The suggestion drew just a single "Woo!" from the back of the auditorium — hardly a rousing response.

But in a matter of minutes, nearly half of the 310 Verona seniors registered and filled out cards that say "YES! I pledge to vote on Nov. 2, 2004." They also provided e-mail addresses and cell phone numbers so they could be reminded to vote this fall.

Several other students said they'd already registered.

"It's all part of a rising political tide," says Scott Beale, a 28-year-old who interviewed hundreds of young people for his book "Millennial Manifesto," a look at youth interest in politics, activism and voting.

A graduate student studying public administration at the University of Delaware, Beale points to youth-driven movements aimed at lowering the voting age in several states.

He also notes that more young people are running for public office. They include 26-year-old Samara Barend, a former campaign aide to Sen. Hillary Rodham Clinton who is running for Congress in New York.

But others wonder if all the talk about voting will really equate to votes.

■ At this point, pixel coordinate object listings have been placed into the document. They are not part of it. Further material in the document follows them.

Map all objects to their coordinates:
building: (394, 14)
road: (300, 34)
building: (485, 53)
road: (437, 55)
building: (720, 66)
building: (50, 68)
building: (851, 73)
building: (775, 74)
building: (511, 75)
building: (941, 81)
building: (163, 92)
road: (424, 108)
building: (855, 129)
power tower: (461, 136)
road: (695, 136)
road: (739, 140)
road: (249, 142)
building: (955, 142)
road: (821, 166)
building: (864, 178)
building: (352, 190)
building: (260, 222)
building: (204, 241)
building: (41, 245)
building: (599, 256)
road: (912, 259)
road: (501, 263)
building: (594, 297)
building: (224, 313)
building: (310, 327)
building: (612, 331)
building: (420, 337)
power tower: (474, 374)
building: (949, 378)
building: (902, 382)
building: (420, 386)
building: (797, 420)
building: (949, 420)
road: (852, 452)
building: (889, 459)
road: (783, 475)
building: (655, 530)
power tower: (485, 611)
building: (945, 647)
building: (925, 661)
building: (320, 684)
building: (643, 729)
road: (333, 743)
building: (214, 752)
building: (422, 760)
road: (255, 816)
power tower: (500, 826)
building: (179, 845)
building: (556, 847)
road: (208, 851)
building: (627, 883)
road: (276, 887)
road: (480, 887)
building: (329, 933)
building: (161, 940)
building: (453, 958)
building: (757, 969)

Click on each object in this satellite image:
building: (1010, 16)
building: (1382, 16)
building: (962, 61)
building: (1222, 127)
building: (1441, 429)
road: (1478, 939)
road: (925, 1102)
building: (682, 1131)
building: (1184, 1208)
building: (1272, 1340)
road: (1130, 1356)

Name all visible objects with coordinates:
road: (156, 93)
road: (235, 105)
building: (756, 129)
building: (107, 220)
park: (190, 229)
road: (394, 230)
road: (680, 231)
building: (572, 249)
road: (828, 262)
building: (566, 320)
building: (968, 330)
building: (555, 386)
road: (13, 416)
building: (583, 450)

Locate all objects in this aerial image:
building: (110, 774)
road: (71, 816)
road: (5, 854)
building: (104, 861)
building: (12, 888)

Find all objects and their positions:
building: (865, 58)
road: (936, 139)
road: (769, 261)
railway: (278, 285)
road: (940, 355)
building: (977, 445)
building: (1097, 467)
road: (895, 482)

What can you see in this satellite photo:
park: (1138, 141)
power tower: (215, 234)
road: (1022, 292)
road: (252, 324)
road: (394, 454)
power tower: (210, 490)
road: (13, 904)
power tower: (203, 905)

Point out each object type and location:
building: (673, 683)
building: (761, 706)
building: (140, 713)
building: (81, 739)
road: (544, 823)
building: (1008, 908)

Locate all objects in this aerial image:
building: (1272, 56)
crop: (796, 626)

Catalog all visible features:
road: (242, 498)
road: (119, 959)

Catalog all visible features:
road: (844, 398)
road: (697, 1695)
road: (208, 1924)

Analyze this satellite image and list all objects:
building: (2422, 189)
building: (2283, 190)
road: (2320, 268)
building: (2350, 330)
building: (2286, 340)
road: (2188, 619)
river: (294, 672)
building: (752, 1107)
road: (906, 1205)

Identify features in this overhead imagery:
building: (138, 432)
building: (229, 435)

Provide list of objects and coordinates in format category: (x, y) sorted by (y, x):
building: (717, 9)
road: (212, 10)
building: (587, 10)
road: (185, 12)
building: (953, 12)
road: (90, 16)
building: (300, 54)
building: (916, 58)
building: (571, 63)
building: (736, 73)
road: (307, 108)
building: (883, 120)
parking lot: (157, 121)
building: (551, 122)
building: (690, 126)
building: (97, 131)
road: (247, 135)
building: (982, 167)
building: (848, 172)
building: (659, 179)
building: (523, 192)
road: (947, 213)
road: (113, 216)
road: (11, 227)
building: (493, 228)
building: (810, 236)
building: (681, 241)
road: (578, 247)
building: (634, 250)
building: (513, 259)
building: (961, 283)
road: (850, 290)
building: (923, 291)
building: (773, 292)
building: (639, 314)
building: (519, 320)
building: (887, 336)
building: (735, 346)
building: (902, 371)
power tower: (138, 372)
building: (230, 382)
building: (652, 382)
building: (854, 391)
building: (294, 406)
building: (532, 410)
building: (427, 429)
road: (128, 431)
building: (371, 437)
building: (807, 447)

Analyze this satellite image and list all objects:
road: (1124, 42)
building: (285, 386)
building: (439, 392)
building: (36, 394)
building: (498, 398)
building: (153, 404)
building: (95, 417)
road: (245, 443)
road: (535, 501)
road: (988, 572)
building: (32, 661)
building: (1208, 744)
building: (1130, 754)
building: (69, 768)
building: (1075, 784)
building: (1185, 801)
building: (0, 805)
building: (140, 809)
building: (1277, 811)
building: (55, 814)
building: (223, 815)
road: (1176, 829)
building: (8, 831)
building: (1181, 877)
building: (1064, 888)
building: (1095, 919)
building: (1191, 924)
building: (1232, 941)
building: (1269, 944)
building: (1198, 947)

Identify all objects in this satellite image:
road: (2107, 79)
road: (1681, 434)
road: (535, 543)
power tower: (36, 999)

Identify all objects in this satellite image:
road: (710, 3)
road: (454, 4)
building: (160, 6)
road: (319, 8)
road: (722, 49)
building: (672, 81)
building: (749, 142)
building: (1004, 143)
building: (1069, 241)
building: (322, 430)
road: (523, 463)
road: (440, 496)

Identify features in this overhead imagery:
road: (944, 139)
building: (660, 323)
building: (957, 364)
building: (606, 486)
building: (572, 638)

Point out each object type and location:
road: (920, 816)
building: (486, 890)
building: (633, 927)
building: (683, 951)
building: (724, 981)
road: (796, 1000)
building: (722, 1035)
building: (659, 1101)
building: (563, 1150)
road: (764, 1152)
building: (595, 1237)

"I'm, at once, hopeful and skeptical," says Ganesh Sitaraman, a 21-year-old Harvard University graduate who co-wrote the book "Invisible Citizens: Youth Politics After September 11" and worries that the many young people who are registering won't actually vote.

Bill Strauss, a generational expert who coined the term "millennial," believes there will be pockets of increased participation in this election — but that the full effect of the youngest generation's political influence won't be felt until 2012, when they'll be pushing 30 and more invested in the economy.

Some young people are clearly having trouble getting motivated — among them Jake Gleason, a Verona student who didn't register to vote, even when the form and a pen were handed to him.

"Honestly, I'm just too lazy to fill it out," the 18-year-old said after the assembly. "I got halfway through and I just didn't feel like finishing it."